Even with Dempsey's likely accurate assessment, the statement that U.S. military intelligence missed that a 300,000 person army was going to melt away still seems to me astonishing. Still, foreign policy and national security policy analyst Dr. John Gans of the University of Pennsylvania speculated on Twitter that such a lapse might be more "normal"—his word and quotation marks—than it seems, reflecting the slips possible in government bureaucracy. He points out that the Department of Defense has largely controlled Afghanistan and the way the U.S. involvement there was handled in Washington. But with the end of the military mission, the Defense Department was eager to hand off responsibility to the State Department, which was badly weakened under the previous administration and has not yet rebuilt fully enough to handle what was clearly a complicated handoff. "There have not been many transitions between an American war & an American diplomatic relationship with a sovereign, friendly country," Gans wrote. "Fewer still when the friendly regime disintegrates so quickly." When things started to go wrong, they snowballed.
And yet, the media portrayal of our withdrawal as a catastrophe also seems to me surprising. To date, at least as far as I have seen, there have been no reports of such atrocities as the top American diplomat in Syria reported in the chaos when the U.S. pulled out of northern Syria in 2019. Violence against our Kurdish allies there was widely expected and it indeed occurred. In a memo made public in November of that year, Ambassador William V. Roebuck wrote that "Islamist groups" paid by Turkey were deliberately engaged in ethnic cleansing of Kurds, and were committing "widely publicized, fear-inducing atrocities" even while "our military forces and diplomats were on the ground." The memo continued: "The Turkey operation damaged our regional and international credibility and has significantly destabilized northeastern Syria."
Reports of that ethnic cleansing in the wake of our withdrawal seemed to get very little media attention in 2019, perhaps because the former president's first impeachment inquiry took up all the oxygen. But it strikes me that the sensibility of Roebuck's memo is now being read onto our withdrawal from Afghanistan although conditions there are not—yet—like that.

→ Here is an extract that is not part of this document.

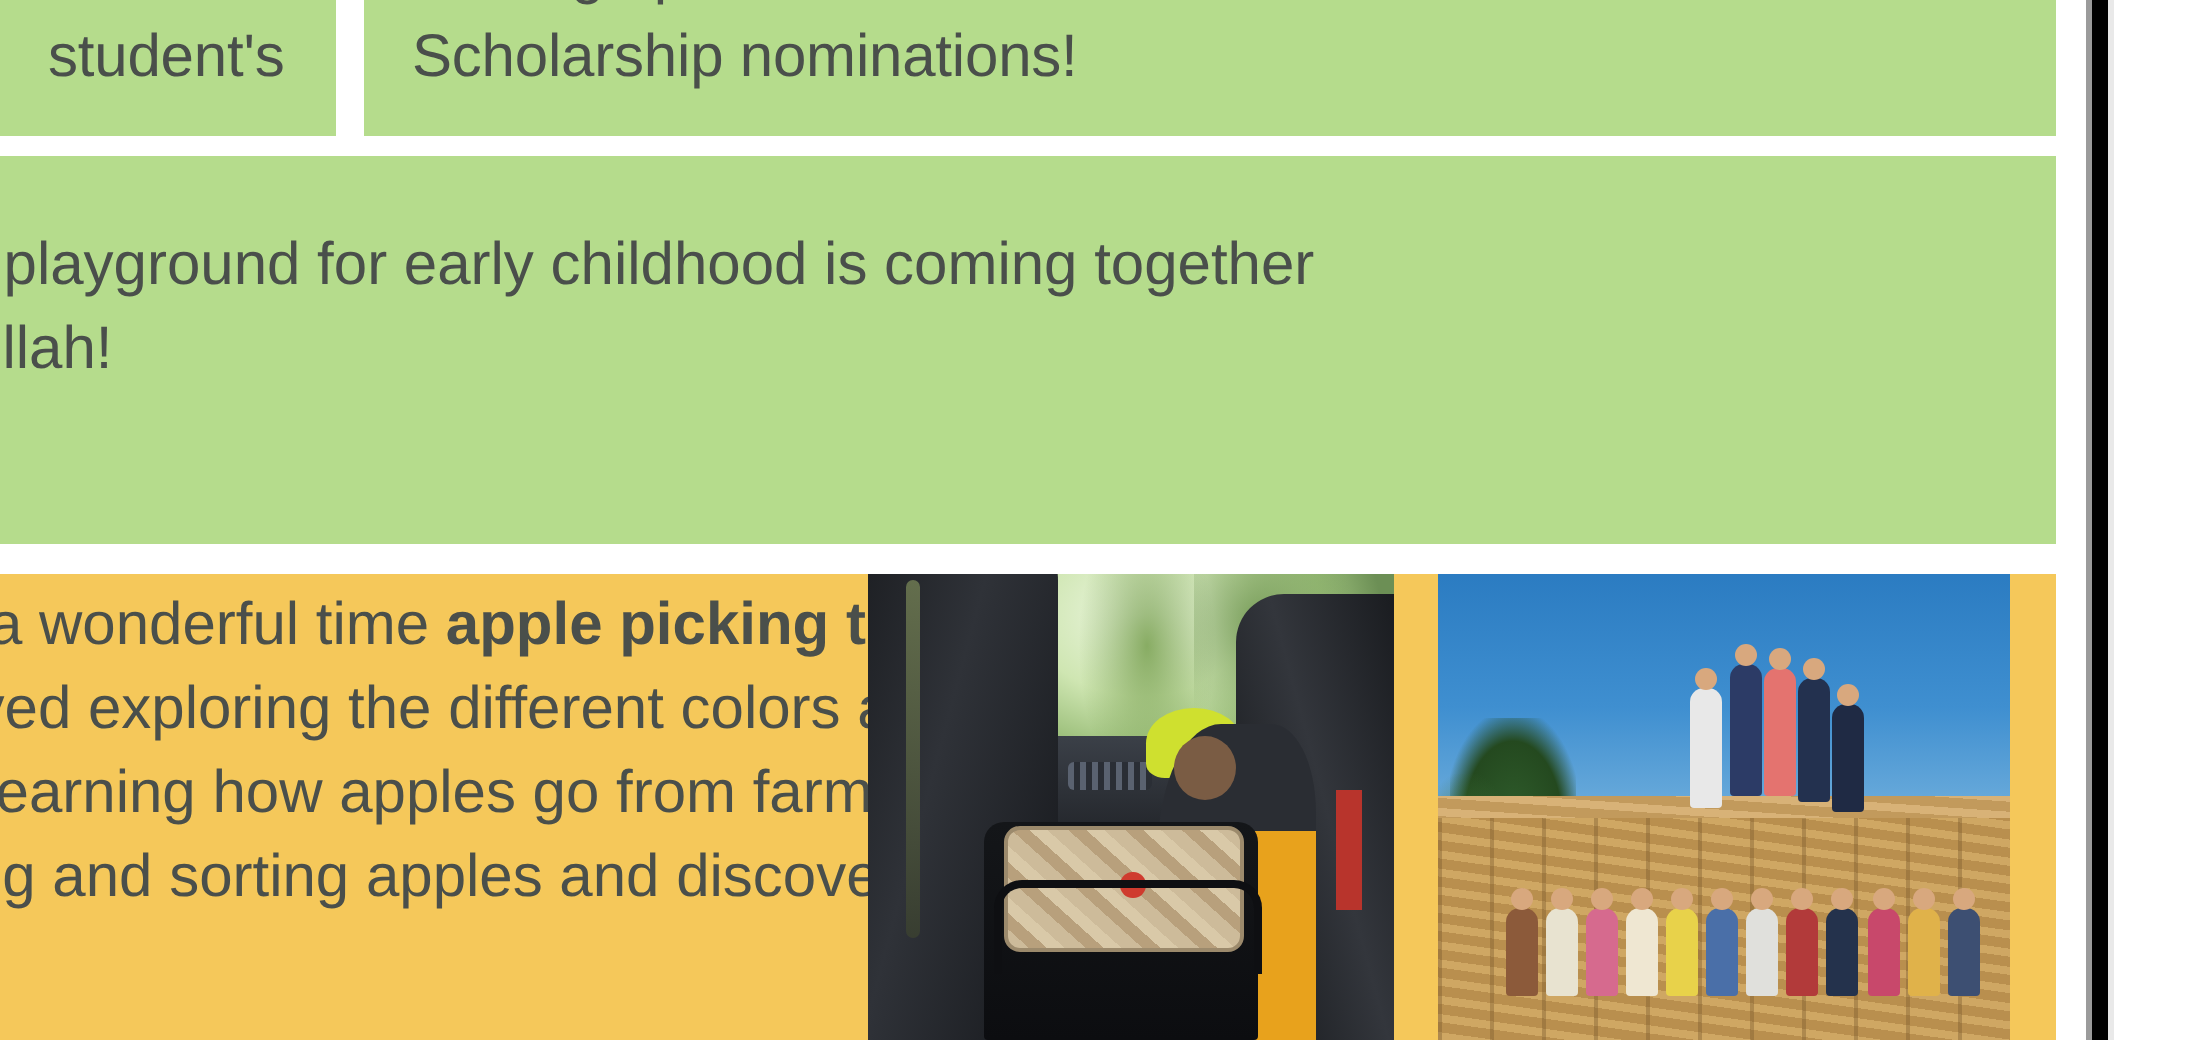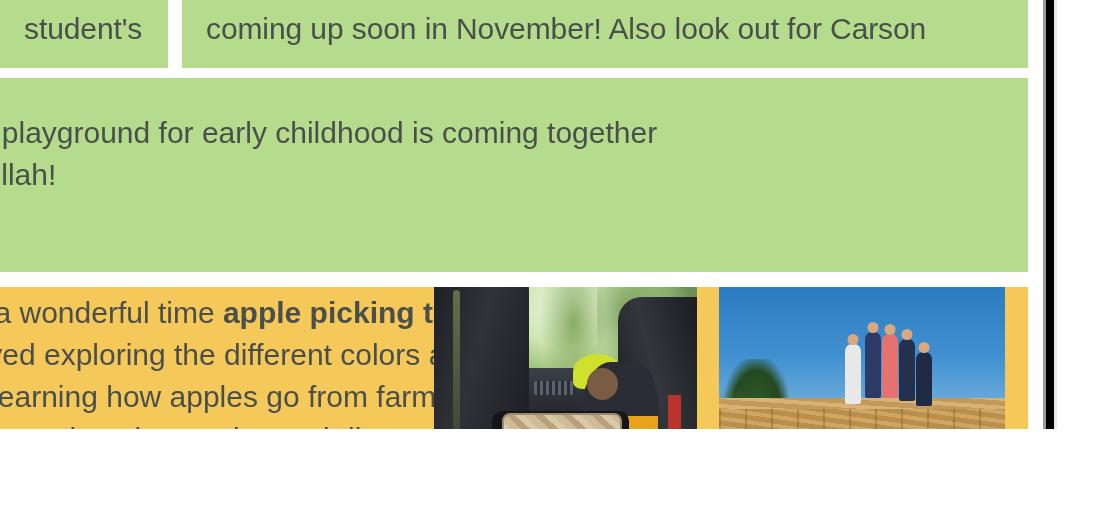"student's" .viewport { height: 429px -> 520px }
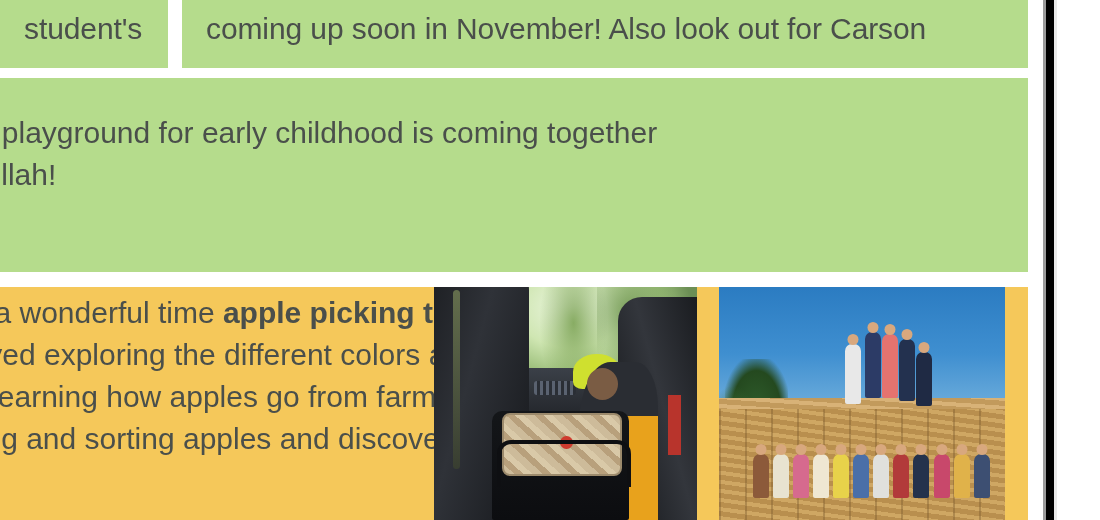"Scholarship nominations!" span { html: none -> <span>Scholarship nominations!</span> }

For now, it seems, the drive to keep the door open for foreign money is reining in Taliban extremism. That caution seems unlikely to last forever, but it might hold for long enough to complete an evacuation.
Much is still unclear and the situation is changing rapidly, but my guess is that keeping an eye on the money will be crucial for understanding how this plays out.
Meanwhile, the former president of Afghanistan, Ashraf Ghani, has surfaced in the United Arab Emirates. He denies early reports that he fled the country with suitcases full of cash.